Don’t Panic

In the midst of a crisis, herd mentality tends to increase. Certain media groups and politicians sow distrust, causing people to panic-buy supplies or even guns. Cinema often explores the dangers of panic and groupthink.

One classic example is Panique (1947) by Julien Duvivier [corrected from “Claude Duvivier”]. An allegory for how the French could have supported Nazi occupiers, Panique realistically examines how people make decisions in a crowd that they would never make alone. When a man is accused of murder simply for being different, a small group’s vocal outrage eventually turns the entire town against him.

While the remake, Monsieur Hire (1989), is arguably more polished, Panique more directly addresses the danger of herd mentality in a contemporary post-WWII setting.

In Los Angeles, during the coronavirus outbreak, people scrambled for sanitary products and other items. LA is often stereotyped as morally or socially extreme; John Schlesinger’s The Day of the Locust (1975) took that idea to extremes, culminating in another frightening example of collective hysteria. During a movie premiere, tensions flare and a chaotic riot erupts when violence breaks out—yet radio commentators mistake the riot for excited moviegoers.
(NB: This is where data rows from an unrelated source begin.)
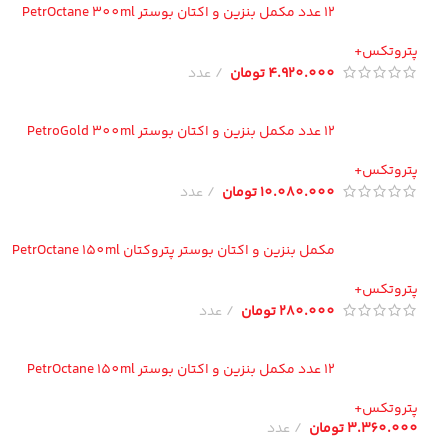
12 عدد مکمل بنزین و اکتان بوستر PetrOctane 300ml
تروتکس+
4.920.000
تومان
عدد
12 عدد مکمل بنزین و اکتان بوستر PetroGold 300ml
تروتکس+
10.080.000
تومان
عدد
مکمل بنزین و اکتان بوستر پتروکتان PetrOctane 150ml
تروتکس+
280.000
تومان
عدد
12 عدد مکمل بنزین و اکتان بوستر PetrOctane 150ml
تروتکس+
3.360.00
تومان
عدد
The Day of the Locust uses that riot to summarize its built-up anxieties. People easily succumb to fear, preparing for the worst once they sense any threat. Horror films often reveal the worst sides of humanity under pressure. In Ringu 0 (2000), the third in the Japanese “Ring” series, Sadako’s curse stems from the fear she engenders in her theater troupe. As she’s blamed for strange occurrences, fear escalates to anger.

Fiction can be more “truthful” than reality in that it distills and focuses our anxieties. Hopefully, the real-world response to crises won’t match these movie scenarios—but these films remind us that panic can be as dangerous as any outbreak.